In 1989, Frank Tortoriello needed to move his deli. Tortoriello had a thriving business and deep ties to his community in Great Barrington, Massachussets, but he also had a serious problem: he wasn’t much of a bookkeeper and couldn’t qualify for a loan to fund the move. So instead of going to a bank, he went the Schumacher Center for a New Economics (then the E.F. Schumacher Society), and they helped him to issue his own currency.
Locals could buy $10 worth of “Deli Dollars” for $8 in US currency, with the currency redeemable at a future date. In essence, they gave Tortoriello a tiny personal loan and collected a bit of interest. The program was a success, easily raising the $5,000 Tortoriello needed. Even the banker who turned down Tortoriello’s formal loan request bought some Deli Dollars: he couldn’t justify an institutional investment in the deli as a business, but he couldn’t pass up a personal investment in Frank.
Tortoriello’s successful experiment was the first of several conducted in the area, known as the Berkshires, through the 1990s. They in turn inspired a local paper currency known as Berkshares, founded in 2006 with the intent of supporting local businesses – shoppers get an effective 5% discount when they use Berkshares at local businesses that accept them. Today, according to Schumacher Center co-founder Susan Witt, between $125,000 and $175,000 worth of Berkshares are in circulation at any given time.
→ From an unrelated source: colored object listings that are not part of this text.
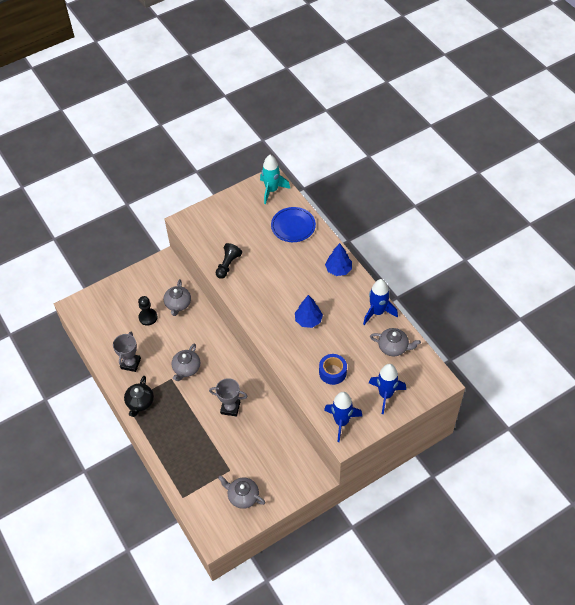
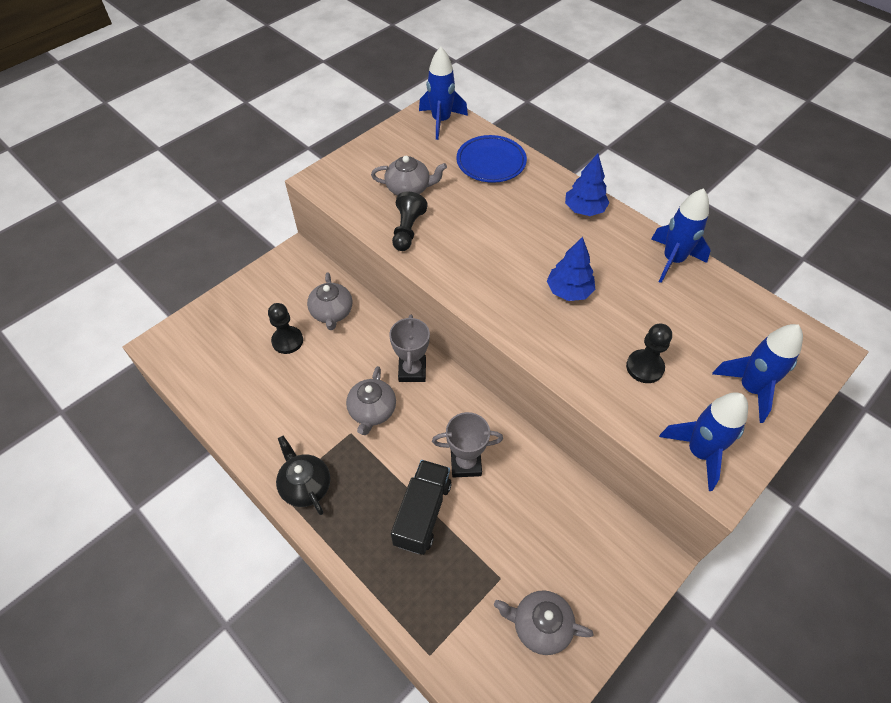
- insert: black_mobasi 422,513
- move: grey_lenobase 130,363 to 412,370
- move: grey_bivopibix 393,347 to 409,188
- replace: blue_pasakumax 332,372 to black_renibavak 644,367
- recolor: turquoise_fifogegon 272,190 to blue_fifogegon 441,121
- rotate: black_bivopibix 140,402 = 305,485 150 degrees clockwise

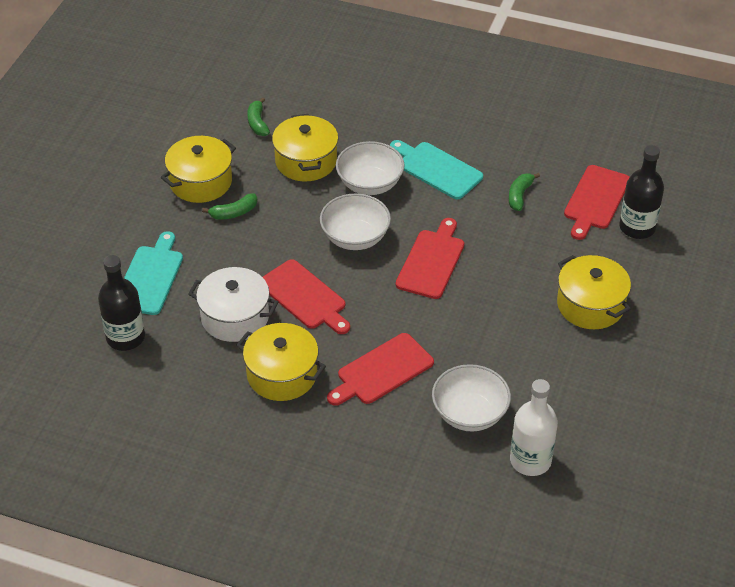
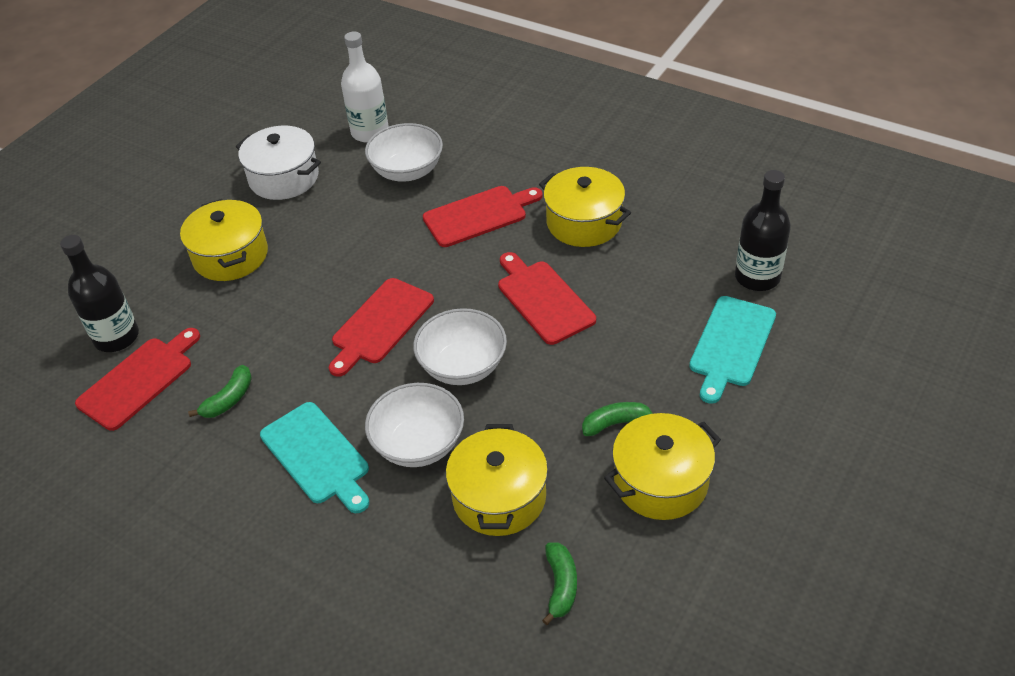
- move: white_zetolik 235,317 to 284,178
The launch of Berkshares added momentum to a global movement for local currencies, which now exist from Bristol in England to Spain’s northern Basque region. The main goal of Berkshares is to support local businesses, but advocates say local currencies have many potential benefits, above all increasing community resilience and self-determination. Money, after all, is a kind of communication technology: the most important signal of what actors in a modern economy want. But the structure and administration of a currency can skew those signals, and national currencies can be seriously out of sync with what a particular community needs or values. Local currencies can take back a portion of that power, and use it to encourage environmental responsibility and community spirit, or just mobilise untapped resources.
If you’ve paid even marginal attention to cryptocurrency in recent years, your antenna might be twitching. Frank Tortoriello’s Deli Dollars and local currencies like Berkshares were precursors of ICOs, or initial coin offerings: private, digital currencies issued to help fund the development of tech businesses using distributed blockchain database technology.
ICOs first made headlines in 2017, and over the last 18 months have raised more than $15 billion dollars. That’s a far cry from $5,000 to move a deli – and not surprisingly, the ICO boom has attracted more than its share of bad actors, with many of the issuances proving to be outright scams.